World Bank lowers GDP growth forecast to 2.2% for this year
World Bank lowers GDP growth forecast to 2.2% for this year
The World Bank has revised its economic forecast for Cambodia down to 2.2 per cent this year, from a higher expectation of four per cent in April amid a rapid rise in new daily coronavirus infections and deaths, spurred by the more transmissible Delta variant.
The prediction and revision are nearly parallel to the Cambodian government’s 2021 gross domestic product (GDP) growth forecast of 2.5 per cent, which it downgraded from the 4.1 per cent announced at the beginning of the year.
In its latest economic update on September 28, World Bank said the revised figure comes despite strong export performance, supported by improved external demand conditions.
“Cambodia’s outlook remains highly uncertain and risks are tilted to the downside. Despite accelerated vaccination progress, risks of a protracted outbreak and further disruption remain high, given continued high numbers of infections and deaths,” the Washington-based multilateral lender said.
The World Bank has observed that the latest outbreak, which has lingered since the second quarter of 2021, has slowed recovery, especially of the service, construction and real estate sectors.
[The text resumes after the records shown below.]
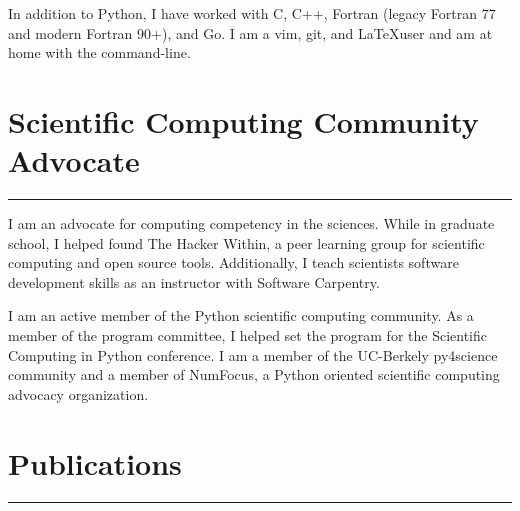\documentclass[letterpaper,11pt]{article}
\newcommand{\sectionline}{\vspace{-0.05in}\hrule\vspace{0.05in}}
\begin{document}
In addition to Python, I have worked with C, C++, Fortran (legacy Fortran 77
and modern Fortran 90+), and Go.  I am a vim, git, and \LaTeX user and am at
home with the command-line.


\section*{Scientific Computing Community Advocate}
\sectionline
I am an advocate for computing competency in the sciences.  While in graduate
school, I helped found The Hacker Within, a peer learning group for scientific
computing and open source tools.  Additionally, I teach scientists software
development skills as an instructor with  Software Carpentry.

I am an active member of the Python scientific computing community.   As a
member of the program committee, I helped set the program for the Scientific
Computing in Python conference.  I am a member of the UC-Berkely py4science
community and a member of NumFocus, a Python oriented scientific
computing advocacy organization.



\pagebreak

\section*{Publications}
\hrule
\vspace{0.05in}





\end{document}
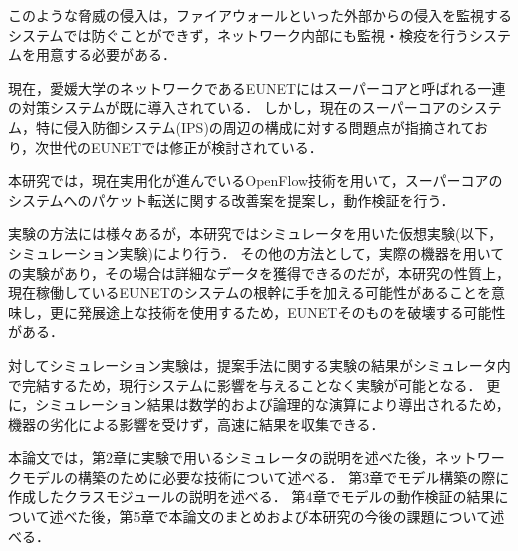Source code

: このような脅威の侵入は，ファイアウォールといった外部からの侵入を監視するシステムでは防ぐことができず，ネットワーク内部にも監視・検疫を行うシステムを用意する必要がある．

現在，愛媛大学のネットワークであるEUNETにはスーパーコアと呼ばれる一連の対策システムが既に導入されている．
しかし，現在のスーパーコアのシステム，特に侵入防御システム(IPS)の周辺の構成に対する問題点が指摘されており，次世代のEUNETでは修正が検討されている．

本研究では，現在実用化が進んでいるOpenFlow技術を用いて，スーパーコアのシステムへのパケット転送に関する改善案を提案し，動作検証を行う．

実験の方法には様々あるが，本研究ではシミュレータを用いた仮想実験(以下，シミュレーション実験)により行う．
その他の方法として，実際の機器を用いての実験があり，その場合は詳細なデータを獲得できるのだが，本研究の性質上，現在稼働しているEUNETのシステムの根幹に手を加える可能性があることを意味し，更に発展途上な技術を使用するため，EUNETそのものを破壊する可能性がある．

対してシミュレーション実験は，提案手法に関する実験の結果がシミュレータ内で完結するため，現行システムに影響を与えることなく実験が可能となる．
更に，シミュレーション結果は数学的および論理的な演算により導出されるため，機器の劣化による影響を受けず，高速に結果を収集できる．

本論文では，第2章に実験で用いるシミュレータの説明を述べた後，ネットワークモデルの構築のために必要な技術について述べる．
第3章でモデル構築の際に作成したクラスモジュールの説明を述べる．
第4章でモデルの動作検証の結果について述べた後，第5章で本論文のまとめおよび本研究の今後の課題について述べる．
World Bank senior economist for Cambodia Ly Sodeth told an online press conference on September 28 that the vital travel and tourism sector, which provided an estimated two million jobs prior to Covid, has virtually collapsed.
“The collapse of jobs in the sector bears significant impact on Cambodia’s economic growth, and we’ve seen those job losses magnified by an increased number of migrant workers – especially from Thailand – returning home from abroad, adding to unemployment in Cambodia,” he said.
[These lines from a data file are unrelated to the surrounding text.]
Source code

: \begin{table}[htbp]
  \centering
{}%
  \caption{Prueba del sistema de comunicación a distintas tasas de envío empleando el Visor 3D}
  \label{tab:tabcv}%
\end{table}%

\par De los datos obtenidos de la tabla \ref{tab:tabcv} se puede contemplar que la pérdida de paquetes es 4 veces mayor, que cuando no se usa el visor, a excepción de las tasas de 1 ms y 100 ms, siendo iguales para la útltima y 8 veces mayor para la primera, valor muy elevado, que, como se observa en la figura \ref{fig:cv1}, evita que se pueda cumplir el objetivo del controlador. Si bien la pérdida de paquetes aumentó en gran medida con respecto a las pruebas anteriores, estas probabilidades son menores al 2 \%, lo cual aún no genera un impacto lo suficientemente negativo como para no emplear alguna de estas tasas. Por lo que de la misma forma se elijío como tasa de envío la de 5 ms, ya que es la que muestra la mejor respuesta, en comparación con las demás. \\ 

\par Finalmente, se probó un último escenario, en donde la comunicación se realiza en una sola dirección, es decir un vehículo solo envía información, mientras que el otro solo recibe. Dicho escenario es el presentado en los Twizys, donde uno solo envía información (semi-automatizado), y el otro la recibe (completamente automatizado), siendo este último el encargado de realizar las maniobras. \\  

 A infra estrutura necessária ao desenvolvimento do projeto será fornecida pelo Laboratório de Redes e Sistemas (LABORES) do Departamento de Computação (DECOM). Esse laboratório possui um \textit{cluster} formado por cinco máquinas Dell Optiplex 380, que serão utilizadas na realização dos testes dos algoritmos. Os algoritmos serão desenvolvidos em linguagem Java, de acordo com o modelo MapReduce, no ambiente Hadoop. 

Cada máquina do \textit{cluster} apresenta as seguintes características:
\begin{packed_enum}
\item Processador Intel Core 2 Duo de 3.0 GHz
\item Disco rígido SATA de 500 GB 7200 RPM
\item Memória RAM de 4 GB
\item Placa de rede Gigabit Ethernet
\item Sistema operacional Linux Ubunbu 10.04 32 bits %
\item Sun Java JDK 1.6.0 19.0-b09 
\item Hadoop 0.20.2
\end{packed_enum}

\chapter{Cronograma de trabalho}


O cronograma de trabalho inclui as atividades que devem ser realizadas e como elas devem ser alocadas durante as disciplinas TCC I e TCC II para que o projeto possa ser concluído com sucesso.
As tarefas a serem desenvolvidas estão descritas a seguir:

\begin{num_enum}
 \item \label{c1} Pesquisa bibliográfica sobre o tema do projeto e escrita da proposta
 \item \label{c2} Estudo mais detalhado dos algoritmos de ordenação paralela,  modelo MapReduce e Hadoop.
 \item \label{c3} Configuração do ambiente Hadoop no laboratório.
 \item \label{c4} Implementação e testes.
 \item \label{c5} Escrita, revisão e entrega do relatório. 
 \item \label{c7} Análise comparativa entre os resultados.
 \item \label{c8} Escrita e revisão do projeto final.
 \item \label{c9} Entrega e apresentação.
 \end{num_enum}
He also suggested a number of policies for the Kingdom to adopt to more efficiently exploit the bilateral Cambodia-China Free Trade Agreement, new investment law and other related instruments.
“Cambodia has to be ready, and address supply side bottlenecks, by reducing costs of doing business, logistics and energy, while eliminating rigidities in major employment-related regulations that prevent a robust recovery of the job market,” Sodeth said.
According to the World Bank’s High Frequency Phone Survey of Households, employment and income had not recovered to pre-pandemic levels, even before the recent Covid-19 resurgence.
About 69 per cent of households’ main earners were employed in March, 13 percentage points lower than the rate prior to the pandemic. Some 45 per cent of households continued to experience income losses in March.
“Disruptions to economic activities due to stringent measures to curb the outbreak have led to job losses or decreased working hours, in turn reducing household incomes. School closures have disrupted education since late March 2021, especially for poor students who have limited access to digital technologies.
“In addition, high credit growth and concentration of domestic credit in the construction and real estate sector remains a key risk to Cambodia’s financial stability,” the bank said.
According to the World Bank, agriculture remains resilient and goods exports have recovered, supported by improved external demand conditions. Other major growth drivers, namely tourism, construction and real estate continue to be hit hard by the pandemic. Investment, however, remains resilient.
“The slower economic recovery and the adoption of food consumption reduction as the main risk coping strategy will undermine the ability to recover from the pandemic, which could reverse several years of progress against poverty reduction in Cambodia,” the World Bank said.
The Asian Development Bank (ADB) on September 22 also revised down its 2021 GDP growth forecast for the Kingdom to 1.9 per cent from its April prediction of 4.0 per cent, but noted that growth is projected to accelerate to 5.5 per cent in 2022.